A study of more than 20,000 people across the UK found that 7.1% of the population have been infected with Sars-Cov-2, one in every 14 Britons.
The major study to examine the extent of previous infection across measured antibodies among participants, therefore indicating past infection with the virus.
But rates of previous infection were found to vary significantly across different sectors of society, with just 4.4% of the population in the South West of England having a positive antibody test.
But one in 10 Londoners (10.4%) has previously been infected.
Researchers also said that for some groups, infection rates were significantly higher than the general population.
Shockingly, 18.4% of participants from ethnic minority groups who are aged under 30 and living in London have previously been infected.
People from more deprived backgrounds were also more likely to have had a previous infection of the virus, with 6.1% of the wealthiest showing a positive antibody result compared to 8.9% of the most deprived.
The rate of previous infection was higher among black (11.3%) and South Asian (9%) participants compared to white people (6.9%), according to the UK Biobank study.
It was also found that under 30s were more likely to have a previous infection than over 70s. with just 5.4% of participants over the age of 70, having positive antibody tests, compared to 10.8% of those under 30.
Researchers found no difference between men and women for previous infection rates.
Sir Patrick Vallance, the Government’s chief scientific adviser, said: “Understanding the rates of infection and the persistence of antibody levels will be helpful for managing the ongoing process of coming out of lockdown safely, as well as supporting the development of vaccines against Sars-CoV-2.”

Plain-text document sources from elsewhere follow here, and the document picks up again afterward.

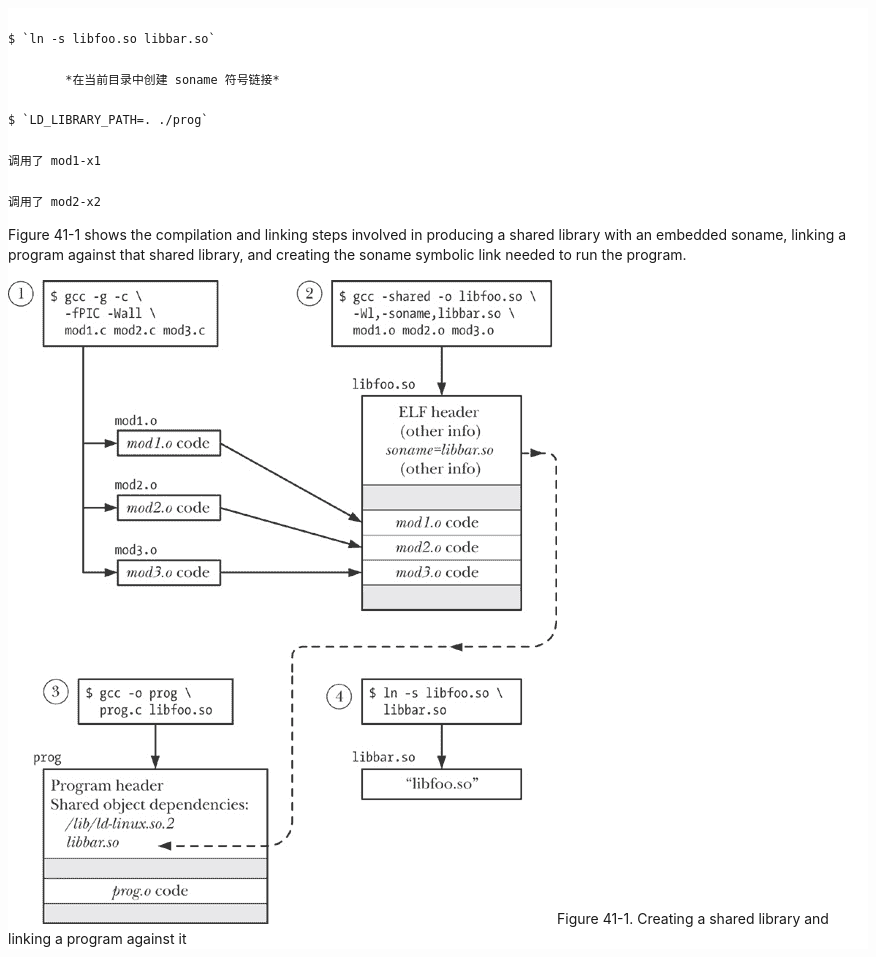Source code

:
 ```

$ `ln -s libfoo.so libbar.so`

        *在当前目录中创建 soname 符号链接*

$ `LD_LIBRARY_PATH=. ./prog`

调用了 mod1-x1

调用了 mod2-x2

```

Figure 41-1 shows the compilation and linking steps involved in producing a shared library with an embedded soname, linking a program against that shared library, and creating the soname symbolic link needed to run the program.

![Creating a shared library and linking a program against it](img/41-1_SHLIBS-A-shlib-create.png.jpg)Figure 41-1. Creating a shared library and linking a program against it
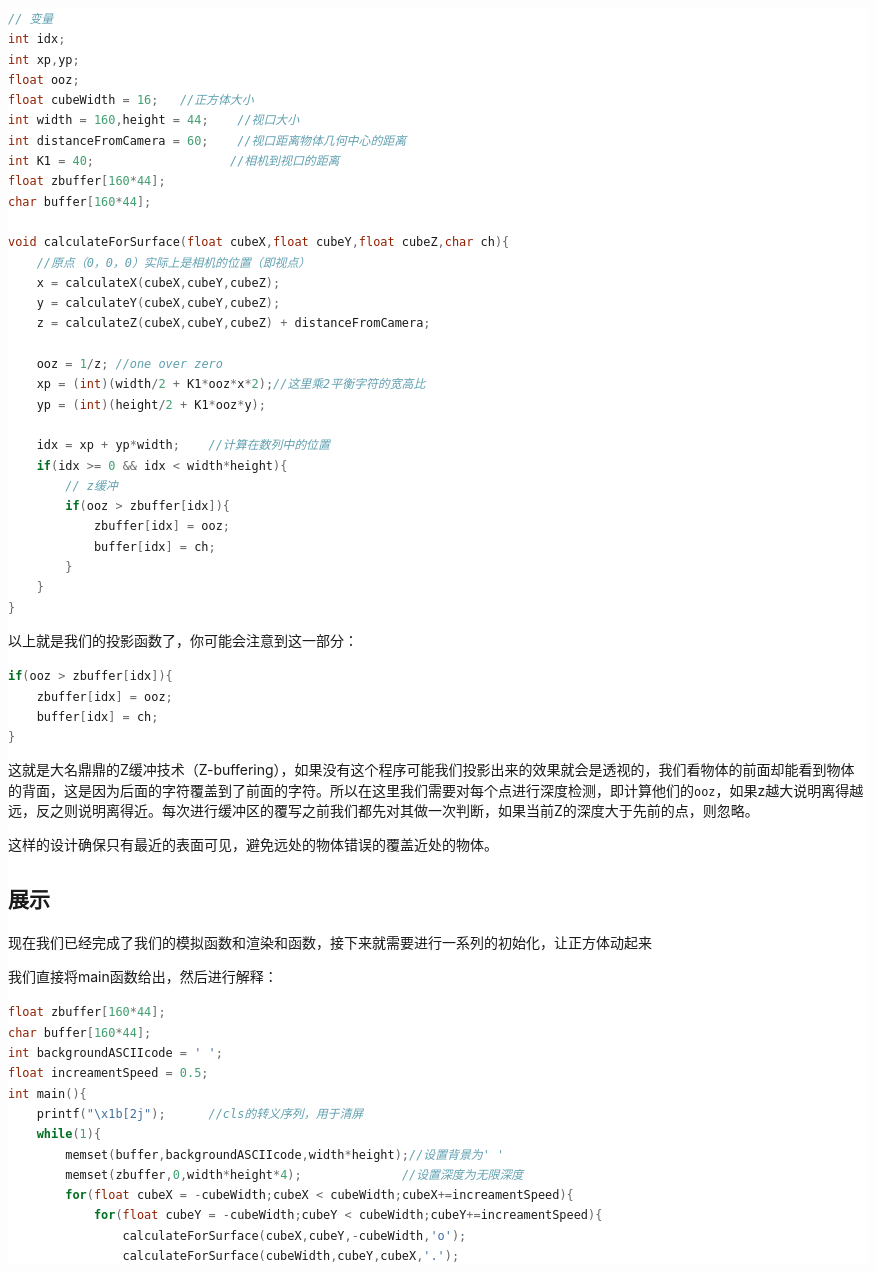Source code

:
 ```c
// 变量
int idx;
int xp,yp;
float ooz;
float cubeWidth = 16;	//正方体大小
int width = 160,height = 44;	//视口大小
int distanceFromCamera = 60;	//视口距离物体几何中心的距离
int K1 = 40;				   //相机到视口的距离
float zbuffer[160*44];
char buffer[160*44];

void calculateForSurface(float cubeX,float cubeY,float cubeZ,char ch){
    //原点（0，0，0）实际上是相机的位置（即视点）
    x = calculateX(cubeX,cubeY,cubeZ);
    y = calculateY(cubeX,cubeY,cubeZ);
    z = calculateZ(cubeX,cubeY,cubeZ) + distanceFromCamera;

    ooz = 1/z; //one over zero
    xp = (int)(width/2 + K1*ooz*x*2);//这里乘2平衡字符的宽高比
    yp = (int)(height/2 + K1*ooz*y);

    idx = xp + yp*width;	//计算在数列中的位置
    if(idx >= 0 && idx < width*height){
        // z缓冲
        if(ooz > zbuffer[idx]){
            zbuffer[idx] = ooz;
            buffer[idx] = ch;
        }
    }
}
```

以上就是我们的投影函数了，你可能会注意到这一部分：

```c
if(ooz > zbuffer[idx]){
    zbuffer[idx] = ooz;
    buffer[idx] = ch;
}
```

这就是大名鼎鼎的Z缓冲技术（Z-buffering），如果没有这个程序可能我们投影出来的效果就会是透视的，我们看物体的前面却能看到物体的背面，这是因为后面的字符覆盖到了前面的字符。所以在这里我们需要对每个点进行深度检测，即计算他们的`ooz`，如果z越大说明离得越远，反之则说明离得近。每次进行缓冲区的覆写之前我们都先对其做一次判断，如果当前Z的深度大于先前的点，则忽略。

这样的设计确保只有最近的表面可见，避免远处的物体错误的覆盖近处的物体。

## 展示

现在我们已经完成了我们的模拟函数和渲染和函数，接下来就需要进行一系列的初始化，让正方体动起来

我们直接将main函数给出，然后进行解释：

```c
float zbuffer[160*44];
char buffer[160*44];
int backgroundASCIIcode = ' ';
float increamentSpeed = 0.5;
int main(){
    printf("\x1b[2j");		//cls的转义序列，用于清屏
    while(1){
        memset(buffer,backgroundASCIIcode,width*height);//设置背景为' '
        memset(zbuffer,0,width*height*4);			   //设置深度为无限深度
        for(float cubeX = -cubeWidth;cubeX < cubeWidth;cubeX+=increamentSpeed){
            for(float cubeY = -cubeWidth;cubeY < cubeWidth;cubeY+=increamentSpeed){
                calculateForSurface(cubeX,cubeY,-cubeWidth,'o');
                calculateForSurface(cubeWidth,cubeY,cubeX,'.');
```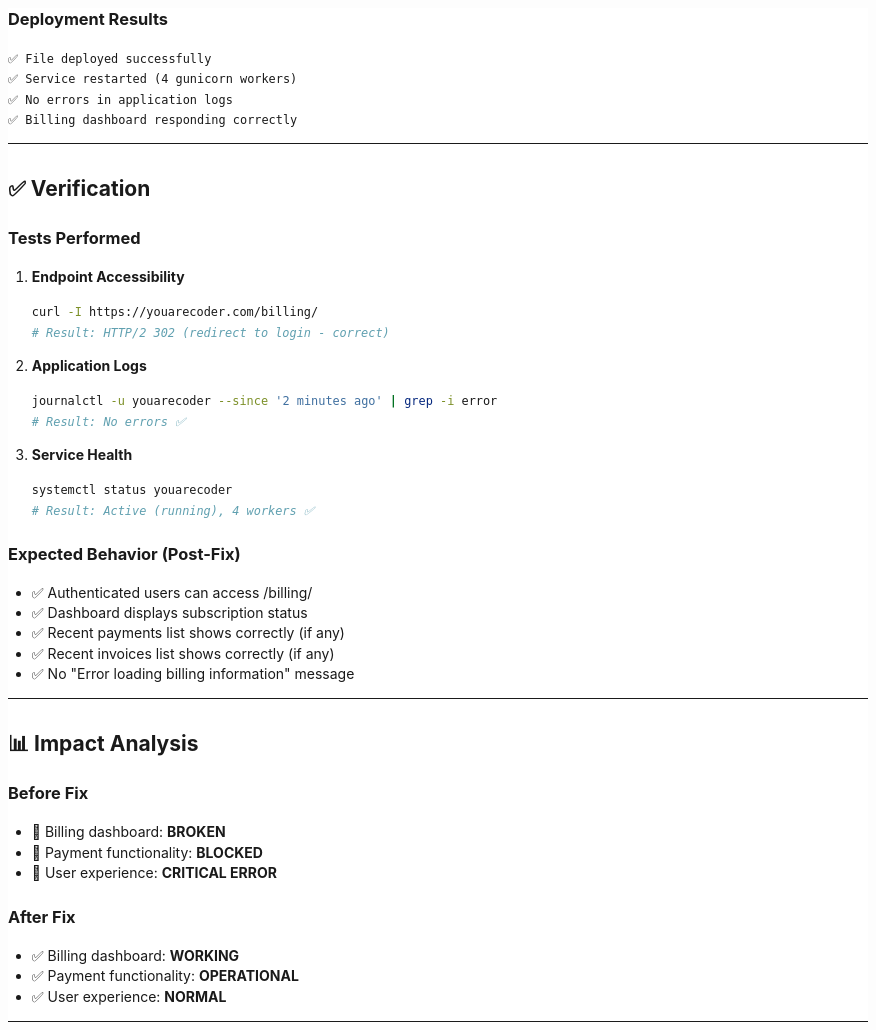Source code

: ### Deployment Results
```
✅ File deployed successfully
✅ Service restarted (4 gunicorn workers)
✅ No errors in application logs
✅ Billing dashboard responding correctly
```

---

## ✅ Verification

### Tests Performed

1. **Endpoint Accessibility**
   ```bash
   curl -I https://youarecoder.com/billing/
   # Result: HTTP/2 302 (redirect to login - correct)
   ```

2. **Application Logs**
   ```bash
   journalctl -u youarecoder --since '2 minutes ago' | grep -i error
   # Result: No errors ✅
   ```

3. **Service Health**
   ```bash
   systemctl status youarecoder
   # Result: Active (running), 4 workers ✅
   ```

### Expected Behavior (Post-Fix)
- ✅ Authenticated users can access /billing/
- ✅ Dashboard displays subscription status
- ✅ Recent payments list shows correctly (if any)
- ✅ Recent invoices list shows correctly (if any)
- ✅ No "Error loading billing information" message

---

## 📊 Impact Analysis

### Before Fix
- 🔴 Billing dashboard: **BROKEN**
- 🔴 Payment functionality: **BLOCKED**
- 🔴 User experience: **CRITICAL ERROR**

### After Fix
- ✅ Billing dashboard: **WORKING**
- ✅ Payment functionality: **OPERATIONAL**
- ✅ User experience: **NORMAL**

---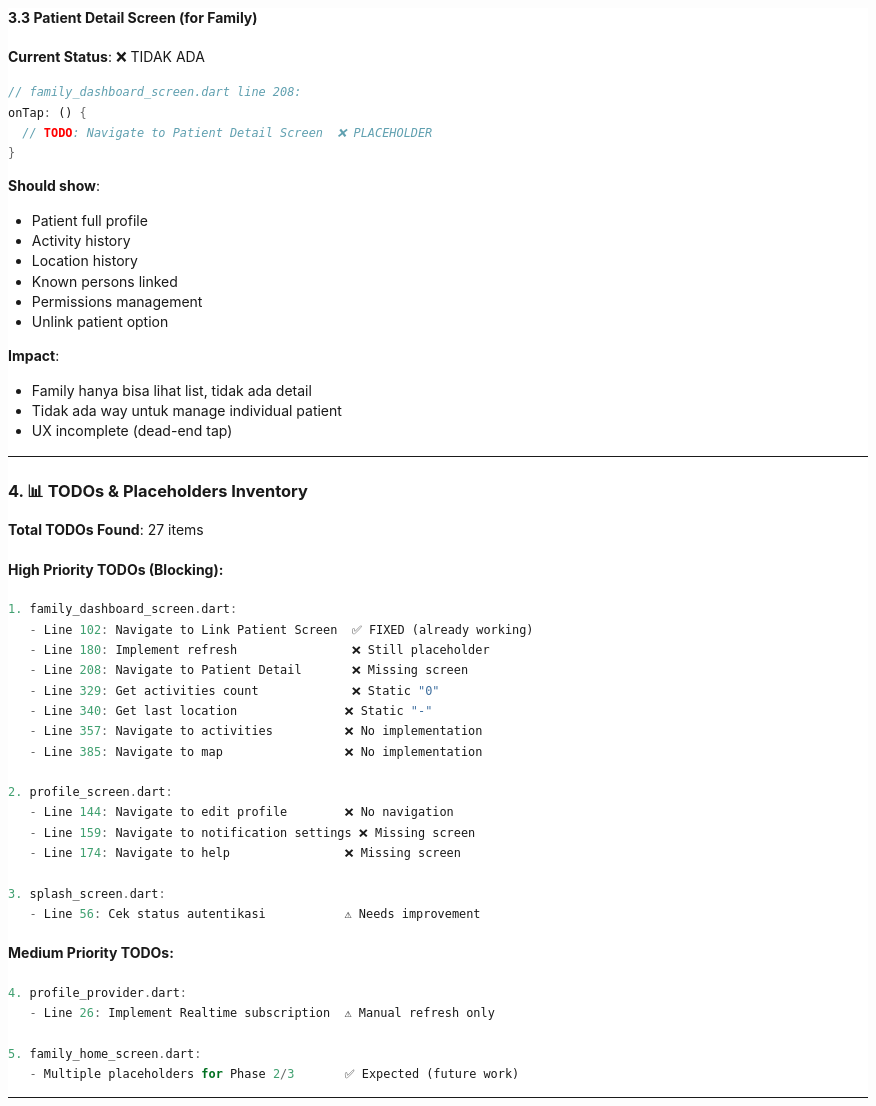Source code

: #### 3.3 Patient Detail Screen (for Family)

**Current Status**: ❌ TIDAK ADA

```dart
// family_dashboard_screen.dart line 208:
onTap: () {
  // TODO: Navigate to Patient Detail Screen  ❌ PLACEHOLDER
}
```

**Should show**:

- Patient full profile
- Activity history
- Location history
- Known persons linked
- Permissions management
- Unlink patient option

**Impact**:

- Family hanya bisa lihat list, tidak ada detail
- Tidak ada way untuk manage individual patient
- UX incomplete (dead-end tap)

---

### 4. 📊 TODOs & Placeholders Inventory

**Total TODOs Found**: 27 items

#### High Priority TODOs (Blocking):

```dart
1. family_dashboard_screen.dart:
   - Line 102: Navigate to Link Patient Screen  ✅ FIXED (already working)
   - Line 180: Implement refresh                ❌ Still placeholder
   - Line 208: Navigate to Patient Detail       ❌ Missing screen
   - Line 329: Get activities count             ❌ Static "0"
   - Line 340: Get last location               ❌ Static "-"
   - Line 357: Navigate to activities          ❌ No implementation
   - Line 385: Navigate to map                 ❌ No implementation

2. profile_screen.dart:
   - Line 144: Navigate to edit profile        ❌ No navigation
   - Line 159: Navigate to notification settings ❌ Missing screen
   - Line 174: Navigate to help                ❌ Missing screen

3. splash_screen.dart:
   - Line 56: Cek status autentikasi           ⚠️ Needs improvement
```

#### Medium Priority TODOs:

```dart
4. profile_provider.dart:
   - Line 26: Implement Realtime subscription  ⚠️ Manual refresh only

5. family_home_screen.dart:
   - Multiple placeholders for Phase 2/3       ✅ Expected (future work)
```

---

The study saw blood antibody tests conducted on 20,200 people over the age of 18 – a combination of existing Biobank participants, their children and grandchildren.
Participants provided a finger prick blood sample – and they are continuing to provide samples going forwards as well as information about any symptoms as the study continues.
The samples were examined by scientists at Oxford University.
These are the first findings from the study, which will continue throughout the year.
UK Biobank principal investigator, Sir Rory Collins – BHF professor of medicine and epidemiology at Oxford University, said: “The extraordinary response to our request for volunteers allowed us to set up a large prospective study of Sars-CoV-2 antibody levels that is representative of the UK population.
“It is crucial that the participants continue to send blood samples every month, to enable us to monitor changes in the rates of infection as the UK comes out of lockdown and to understand the persistence of antibodies to the coronavirus as a measure of natural immunity.”